FMI modifica su línea de crédito hacia México por 50 mil mdp

Rebeca Marín

El Fondo Monetario Internacional (FMI) renovó la Línea de Crédito Flexible (LCF) al Gobierno mexicano de 50 mil millones de dólares por dos años más, informaron este viernes el Banco de México (Banxico) y la Secretaría de Hacienda.

La renovación de la LCF “constituye un reconocimiento a la solidez del marco institucional de políticas macroeconómicas”, aseguró la Comisión de Cambios, que integran Banxico y Hacienda, en un comunicado.

“En su evaluación, el FMI resaltó que el país ha mantenido con éxito la estabilidad macroeconómica, fiscal y financiera, a pesar del complejo contexto económico, como resultado de políticas y marcos robustos en dichas materias”, sostuvo el boletín de los organismos.

La LCF, detallaron las autoridades, es un instrumento precautorio para reforzar la reserva de activos internacionales y complementar las herramientas de las autoridades mexicanas para enfrentar condiciones externas adversas y preservar la estabilidad.

Pero tras considerar un balance de riesgos externos y el compromiso de mantener la estabilidad económica, las autoridades mexicanas comenzaron en 2018 una estrategia gradual y ordenada de salida de la LCF.

Por ello, la línea de crédito de este año es de 50 mil millones de dólares, mientras que el año pasado fue de 61 mil millones de dólares.

“La Comisión de Cambios continuará con la estrategia de revisar el nivel de acceso al cabo de un año y, si así lo justifica el panorama de riesgos que enfrenta México en ese momento, autorizar la solicitud de una reducción adicional”, indicó el comunicado de las autoridades.

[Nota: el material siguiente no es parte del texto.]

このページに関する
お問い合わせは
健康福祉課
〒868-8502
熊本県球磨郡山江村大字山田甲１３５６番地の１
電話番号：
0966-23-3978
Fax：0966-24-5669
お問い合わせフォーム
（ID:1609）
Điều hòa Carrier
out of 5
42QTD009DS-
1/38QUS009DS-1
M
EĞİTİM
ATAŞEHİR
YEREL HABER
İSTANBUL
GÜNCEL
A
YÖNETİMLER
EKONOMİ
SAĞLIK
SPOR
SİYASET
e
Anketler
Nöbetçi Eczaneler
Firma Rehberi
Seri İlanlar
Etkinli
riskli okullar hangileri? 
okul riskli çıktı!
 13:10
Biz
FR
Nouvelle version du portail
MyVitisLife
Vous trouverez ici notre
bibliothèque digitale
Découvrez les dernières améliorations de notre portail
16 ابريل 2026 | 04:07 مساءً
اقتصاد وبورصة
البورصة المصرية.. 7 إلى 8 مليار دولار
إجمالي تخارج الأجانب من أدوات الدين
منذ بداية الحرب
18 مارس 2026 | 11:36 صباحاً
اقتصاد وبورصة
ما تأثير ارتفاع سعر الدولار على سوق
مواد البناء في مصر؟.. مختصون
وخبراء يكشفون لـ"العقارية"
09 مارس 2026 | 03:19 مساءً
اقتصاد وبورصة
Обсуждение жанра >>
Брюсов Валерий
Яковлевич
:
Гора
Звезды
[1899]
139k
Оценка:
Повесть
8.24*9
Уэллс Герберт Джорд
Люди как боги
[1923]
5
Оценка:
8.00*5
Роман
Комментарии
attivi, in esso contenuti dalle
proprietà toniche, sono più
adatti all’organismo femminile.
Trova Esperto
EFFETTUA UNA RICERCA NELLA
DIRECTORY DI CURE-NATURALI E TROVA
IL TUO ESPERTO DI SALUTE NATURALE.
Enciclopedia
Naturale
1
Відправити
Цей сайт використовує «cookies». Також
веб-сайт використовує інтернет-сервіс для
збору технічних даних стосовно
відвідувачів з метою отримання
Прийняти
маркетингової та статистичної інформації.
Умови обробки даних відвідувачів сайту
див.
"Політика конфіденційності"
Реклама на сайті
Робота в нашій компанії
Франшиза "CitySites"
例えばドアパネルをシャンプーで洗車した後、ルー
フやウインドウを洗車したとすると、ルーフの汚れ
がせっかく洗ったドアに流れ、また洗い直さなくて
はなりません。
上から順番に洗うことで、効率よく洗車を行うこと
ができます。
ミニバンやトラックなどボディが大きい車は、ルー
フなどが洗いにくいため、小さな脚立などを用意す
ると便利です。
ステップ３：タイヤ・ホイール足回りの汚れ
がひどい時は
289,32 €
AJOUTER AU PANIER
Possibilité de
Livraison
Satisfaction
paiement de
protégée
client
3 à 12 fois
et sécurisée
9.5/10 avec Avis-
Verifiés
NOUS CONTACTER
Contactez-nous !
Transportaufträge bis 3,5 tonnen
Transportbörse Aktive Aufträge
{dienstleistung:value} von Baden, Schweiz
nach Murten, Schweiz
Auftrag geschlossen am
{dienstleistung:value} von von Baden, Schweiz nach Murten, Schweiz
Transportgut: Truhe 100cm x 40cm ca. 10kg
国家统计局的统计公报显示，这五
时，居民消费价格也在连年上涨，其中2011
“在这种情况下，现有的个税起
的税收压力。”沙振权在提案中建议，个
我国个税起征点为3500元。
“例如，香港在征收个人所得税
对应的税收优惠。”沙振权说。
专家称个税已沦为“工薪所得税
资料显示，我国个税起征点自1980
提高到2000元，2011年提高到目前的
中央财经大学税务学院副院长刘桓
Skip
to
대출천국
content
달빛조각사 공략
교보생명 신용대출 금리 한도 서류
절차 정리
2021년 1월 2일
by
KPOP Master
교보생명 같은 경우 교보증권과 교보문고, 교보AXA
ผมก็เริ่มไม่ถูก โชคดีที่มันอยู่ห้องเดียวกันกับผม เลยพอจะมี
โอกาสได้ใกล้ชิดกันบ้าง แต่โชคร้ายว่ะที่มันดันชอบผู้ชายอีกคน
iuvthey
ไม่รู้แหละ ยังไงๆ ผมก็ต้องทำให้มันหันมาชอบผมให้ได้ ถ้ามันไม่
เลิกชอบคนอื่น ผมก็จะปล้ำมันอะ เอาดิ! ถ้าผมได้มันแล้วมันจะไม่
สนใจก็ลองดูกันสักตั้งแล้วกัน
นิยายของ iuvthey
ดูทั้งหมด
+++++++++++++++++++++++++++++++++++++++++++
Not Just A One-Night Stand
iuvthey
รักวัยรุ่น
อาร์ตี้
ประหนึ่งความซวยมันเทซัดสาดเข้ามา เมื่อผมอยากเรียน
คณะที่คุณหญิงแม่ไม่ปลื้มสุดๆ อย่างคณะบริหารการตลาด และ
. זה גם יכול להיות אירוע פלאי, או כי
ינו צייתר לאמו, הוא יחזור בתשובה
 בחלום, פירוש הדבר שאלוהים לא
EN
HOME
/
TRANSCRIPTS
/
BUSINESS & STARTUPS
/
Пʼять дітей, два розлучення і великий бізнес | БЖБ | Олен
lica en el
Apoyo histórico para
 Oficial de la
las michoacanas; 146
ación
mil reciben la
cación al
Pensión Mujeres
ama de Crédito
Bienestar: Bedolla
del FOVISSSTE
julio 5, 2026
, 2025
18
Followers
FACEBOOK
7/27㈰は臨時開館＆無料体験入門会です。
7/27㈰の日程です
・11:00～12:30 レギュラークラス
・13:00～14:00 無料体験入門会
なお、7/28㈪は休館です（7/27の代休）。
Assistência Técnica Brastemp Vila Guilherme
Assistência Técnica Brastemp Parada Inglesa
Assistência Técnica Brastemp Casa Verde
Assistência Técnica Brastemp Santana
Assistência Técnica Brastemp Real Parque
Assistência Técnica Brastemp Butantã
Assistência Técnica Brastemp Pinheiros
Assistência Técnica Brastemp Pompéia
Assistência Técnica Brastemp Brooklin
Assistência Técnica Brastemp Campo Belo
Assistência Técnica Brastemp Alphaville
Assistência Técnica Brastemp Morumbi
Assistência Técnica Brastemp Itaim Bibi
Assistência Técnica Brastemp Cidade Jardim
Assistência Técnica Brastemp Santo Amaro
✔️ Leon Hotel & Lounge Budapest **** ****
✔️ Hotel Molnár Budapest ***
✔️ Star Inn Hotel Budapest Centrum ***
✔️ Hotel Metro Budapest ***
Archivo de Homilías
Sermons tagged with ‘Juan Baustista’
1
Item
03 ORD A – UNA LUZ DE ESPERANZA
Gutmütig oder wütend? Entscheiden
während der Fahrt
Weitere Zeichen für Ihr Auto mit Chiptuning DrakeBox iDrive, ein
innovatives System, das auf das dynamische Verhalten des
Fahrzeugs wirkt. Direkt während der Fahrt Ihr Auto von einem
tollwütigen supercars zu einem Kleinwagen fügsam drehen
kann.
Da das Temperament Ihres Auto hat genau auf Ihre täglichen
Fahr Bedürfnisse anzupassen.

Además de cerca de 3.85 millones de casos y más de 290.000 muertes por COVID-19, la cuarta cifra más alta del mundo, la pandemia provocó una contracción histórica de 8.2 por ciento del producto interno bruto (PIB) en 2020.

El Gobierno de Andrés Manuel López Obrador, que estima un repunte mayor al seis por ciento este año, ha rechazado la contratación de más deuda para aliviar la crisis con el argumento de implementar austeridad y preservar la estabilidad macroeconómica.

“Las autoridades refrendan su compromiso con políticas macroeconómicas sólidas y responsables que abonen a la estabilidad y a una reactivación económica vigorosa y sostenida”, concluyeron la Secretaría de Hacienda y el banco central.